▸ PROVIDED PASSAGE:
━━━━━━━━━━━━━━━━━━━━

Exhibit 10.27

 

AMENDMENT TO Series G TRANSACTION DOCUMENTS

 

This AMENDMENT TO Series G TRANSACTION DOCUMENTS (this “Amendment”), dated as of June [__], 2018, with an effective date of June 15, 2018 (the “Effective Date”), is entered into by Summit Semiconductor, Inc., a Delaware corporation (the “Company”), and [________] or [his/her/its] assigns (the “Holder”).

 

Recitals

 

WHEREAS, the Company and the Holder (collectively, the “Parties”), along with the other subscribers signatories thereto, entered into that certain Subscription Agreement, dated April 20, 2018, as amended, modified or supplemented from time to time in accordance with its terms (the “Agreement”);

 

WHEREAS, pursuant to the Agreement, the Holder beneficially owns and holds that certain Series G 15% Original Issue Discount Senior Secured Promissory Note issued [_____], 2018, due June 15, 2018 (the “Maturity Date”), as amended, modified or supplemented from time to time in accordance with its terms (the “Note”);

 

WHEREAS, pursuant to the Agreement, the Company and the Holder, along with the other subscriber signatories thereto, entered into that certain Security Agreement, dated April 20, 2018 (the “Security Agreement”; and together with the Agreement and the Note, the “Transaction Documents”);

 

WHEREAS, the Holder has agreed to extend the Maturity Date to July 15, 2018 (the “Extended Maturity Date”) and to an increase of the maximum aggregate offering amount of the Offering (as defined in the Agreement) from $1,500,000 to $2,500,000 (the “Maximum Amount”);

 

WHEREAS, in consideration of agreeing to the Extended Maturity Date and to an increase of the Maximum Amount, the Company has agreed to increase the original issue discount with respect to the Note and to issue to the Holder a common stock purchase warrant (the “Warrant”) to purchase [____] shares of the Company’s common stock, par value $0.0001 per share (the “Common Stock”), issuable at an exercise price equal to the lesser of (i) $4.50 or (ii) the highest price per share of Common Stock sold in the Company’s initial public offering, multiplied by 60%; and

 

WHEREAS, the Parties desire that the Transaction Documents be amended to reflect the foregoing and the modifications of certain provisions of as specified below.

━━━━━━━━━━━━━━━━━━━━

▸ SUPPLIED DATA:
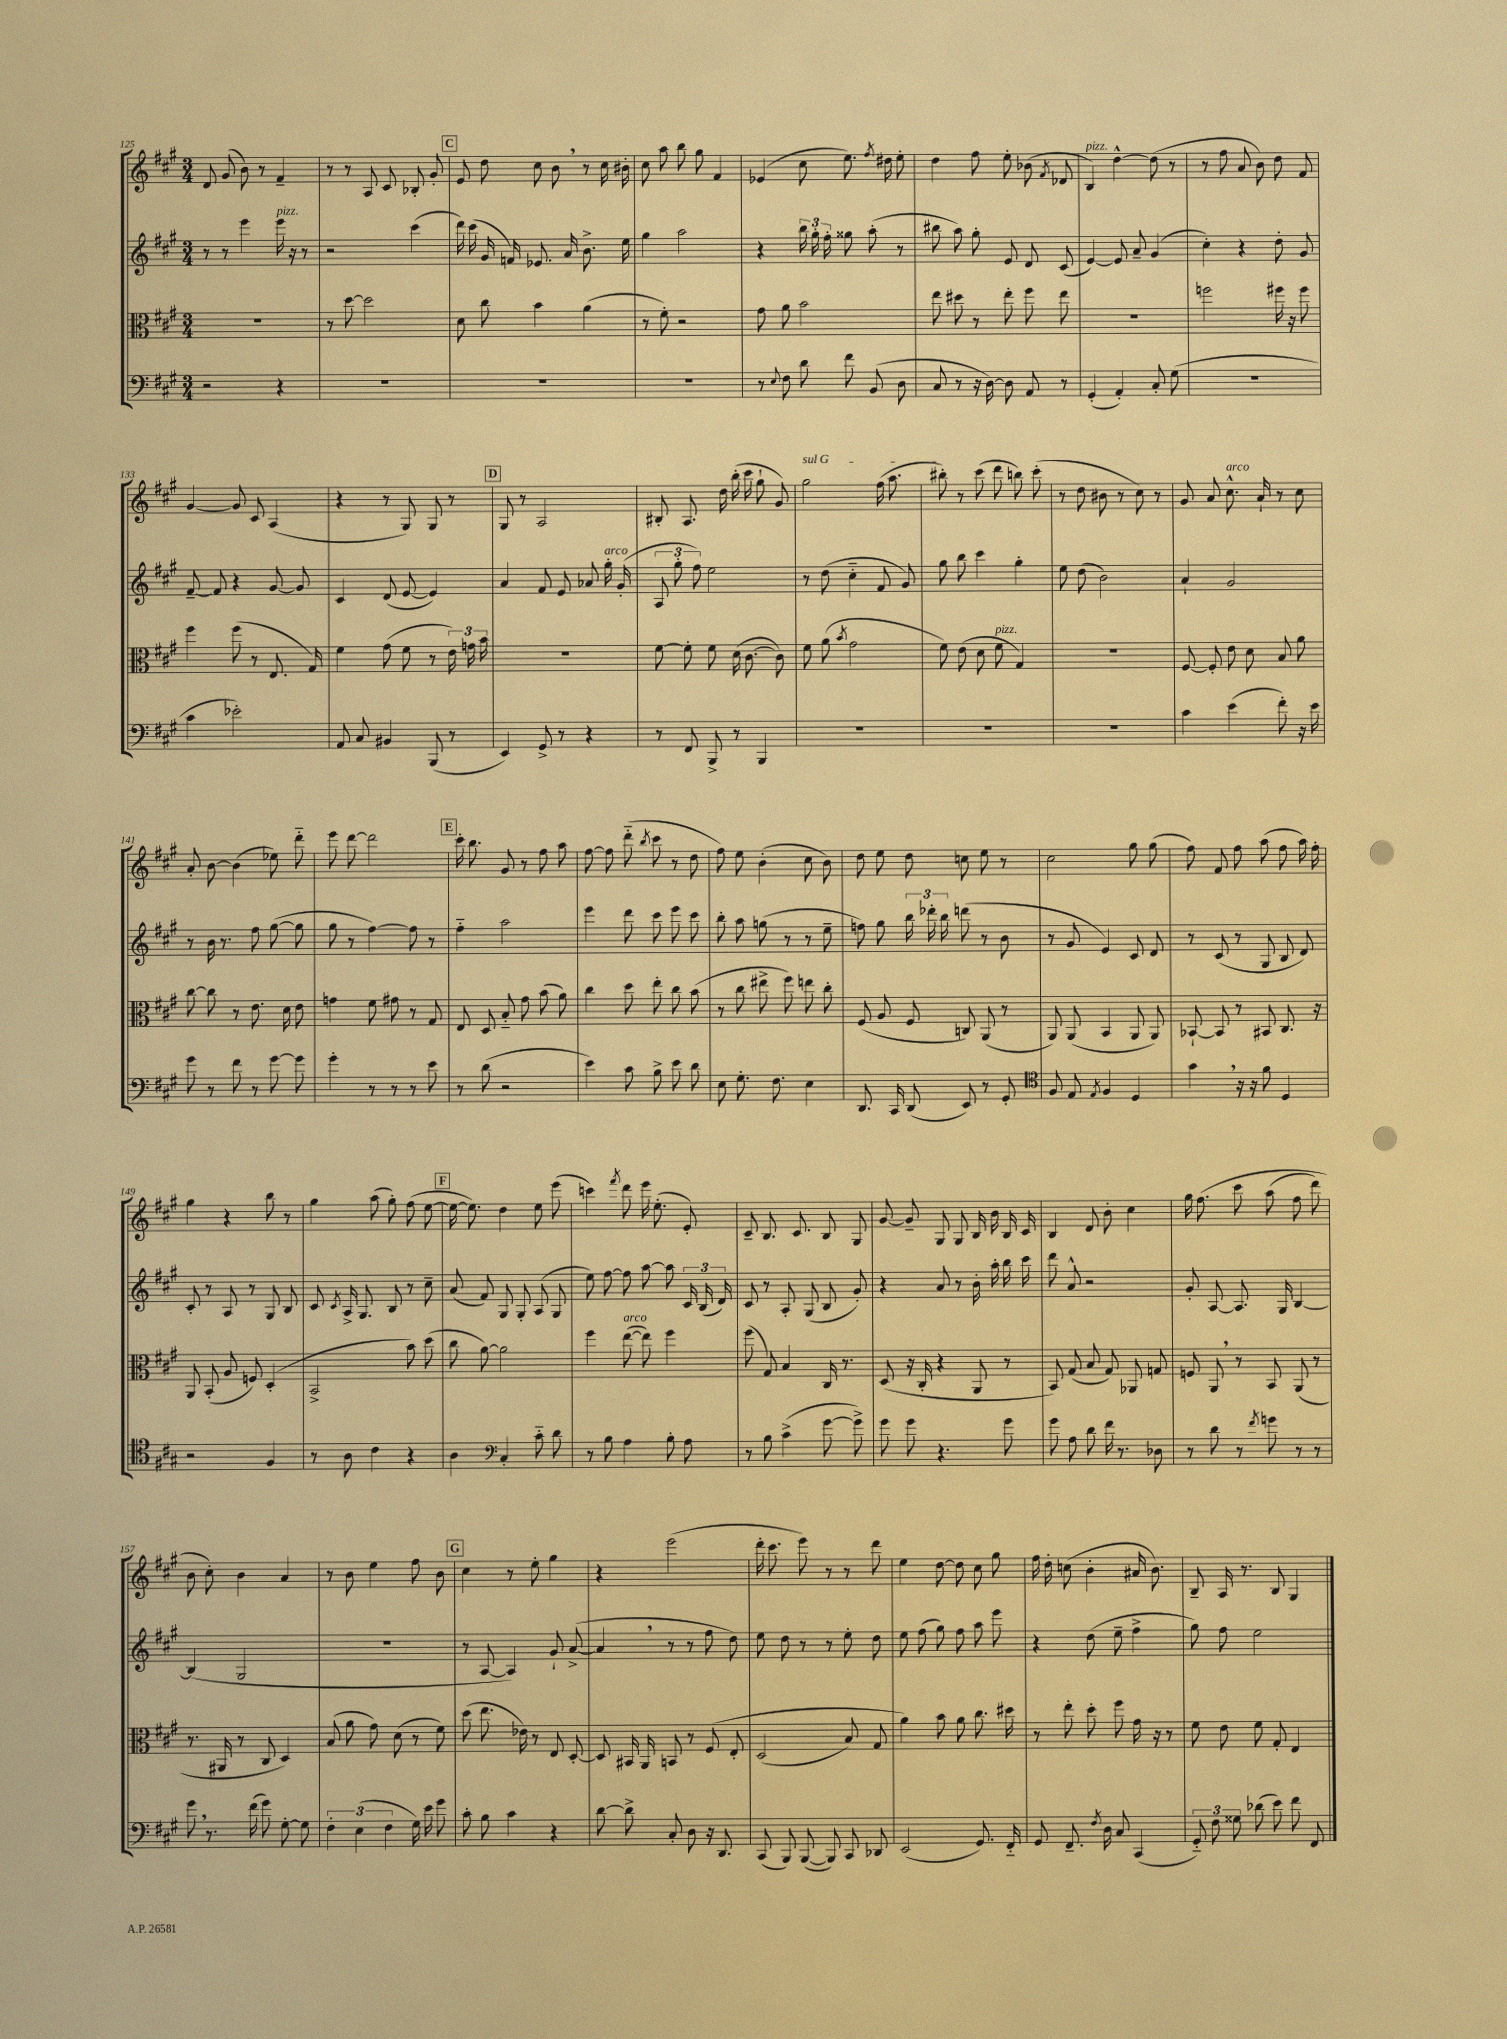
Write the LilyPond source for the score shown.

━━━━━━━━━━━━━━━━━━━━

▸ DIRECTION: Reproduce the Series G amendment word for word between "WHEREAS, in consideration" and "as specified below.", inclusive.

▸ RESULT OF THIS EXERCISE:
WHEREAS, in consideration of agreeing to the Extended Maturity Date and to an increase of the Maximum Amount, the Company has agreed to increase the original issue discount with respect to the Note and to issue to the Holder a common stock purchase warrant (the “Warrant”) to purchase [____] shares of the Company’s common stock, par value $0.0001 per share (the “Common Stock”), issuable at an exercise price equal to the lesser of (i) $4.50 or (ii) the highest price per share of Common Stock sold in the Company’s initial public offering, multiplied by 60%; and

 

WHEREAS, the Parties desire that the Transaction Documents be amended to reflect the foregoing and the modifications of certain provisions of as specified below.